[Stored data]

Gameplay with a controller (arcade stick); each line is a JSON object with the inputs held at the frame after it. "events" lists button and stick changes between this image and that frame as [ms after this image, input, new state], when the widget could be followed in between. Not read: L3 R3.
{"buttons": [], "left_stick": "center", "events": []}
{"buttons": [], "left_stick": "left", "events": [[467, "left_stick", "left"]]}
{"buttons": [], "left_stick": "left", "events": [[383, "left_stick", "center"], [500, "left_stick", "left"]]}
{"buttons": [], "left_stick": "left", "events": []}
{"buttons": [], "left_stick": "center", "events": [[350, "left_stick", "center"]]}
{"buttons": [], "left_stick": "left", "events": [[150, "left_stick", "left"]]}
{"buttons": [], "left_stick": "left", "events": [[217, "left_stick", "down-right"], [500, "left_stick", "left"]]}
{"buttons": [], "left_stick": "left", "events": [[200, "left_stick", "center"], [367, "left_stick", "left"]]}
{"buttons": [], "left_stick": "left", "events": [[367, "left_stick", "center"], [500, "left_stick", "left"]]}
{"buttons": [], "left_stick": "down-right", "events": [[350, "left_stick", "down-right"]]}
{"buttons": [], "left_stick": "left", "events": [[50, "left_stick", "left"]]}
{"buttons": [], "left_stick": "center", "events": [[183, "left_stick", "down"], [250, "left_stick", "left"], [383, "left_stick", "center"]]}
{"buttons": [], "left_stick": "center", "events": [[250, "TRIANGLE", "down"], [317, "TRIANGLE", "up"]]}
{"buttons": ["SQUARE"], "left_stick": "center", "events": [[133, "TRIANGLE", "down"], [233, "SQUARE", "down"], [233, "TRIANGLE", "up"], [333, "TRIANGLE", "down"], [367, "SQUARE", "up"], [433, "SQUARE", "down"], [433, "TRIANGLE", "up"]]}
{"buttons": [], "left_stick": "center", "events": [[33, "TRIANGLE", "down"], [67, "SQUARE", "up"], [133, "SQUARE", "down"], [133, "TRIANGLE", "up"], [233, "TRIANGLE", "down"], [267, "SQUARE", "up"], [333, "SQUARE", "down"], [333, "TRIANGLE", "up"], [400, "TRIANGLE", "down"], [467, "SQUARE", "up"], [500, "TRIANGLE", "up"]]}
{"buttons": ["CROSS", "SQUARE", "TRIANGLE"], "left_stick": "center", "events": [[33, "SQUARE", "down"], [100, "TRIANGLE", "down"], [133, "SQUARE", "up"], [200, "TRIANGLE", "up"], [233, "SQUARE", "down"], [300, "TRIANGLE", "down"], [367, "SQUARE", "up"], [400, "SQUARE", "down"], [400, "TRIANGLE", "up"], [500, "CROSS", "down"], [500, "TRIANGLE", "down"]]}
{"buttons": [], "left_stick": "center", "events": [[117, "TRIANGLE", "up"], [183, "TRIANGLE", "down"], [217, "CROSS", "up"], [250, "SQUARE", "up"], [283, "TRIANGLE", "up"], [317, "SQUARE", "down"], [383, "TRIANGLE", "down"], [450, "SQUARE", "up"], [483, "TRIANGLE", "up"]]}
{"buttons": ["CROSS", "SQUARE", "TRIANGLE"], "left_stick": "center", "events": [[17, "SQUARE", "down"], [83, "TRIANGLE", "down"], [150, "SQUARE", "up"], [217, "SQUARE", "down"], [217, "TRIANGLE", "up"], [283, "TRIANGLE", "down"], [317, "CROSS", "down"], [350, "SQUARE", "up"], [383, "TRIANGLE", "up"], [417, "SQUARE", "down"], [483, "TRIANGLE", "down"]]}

## ASSIGNMENT
The answer should consist of all lines from the records above that hold the word "right".

## SOLUTION
{"buttons": [], "left_stick": "left", "events": [[217, "left_stick", "down-right"], [500, "left_stick", "left"]]}
{"buttons": [], "left_stick": "down-right", "events": [[350, "left_stick", "down-right"]]}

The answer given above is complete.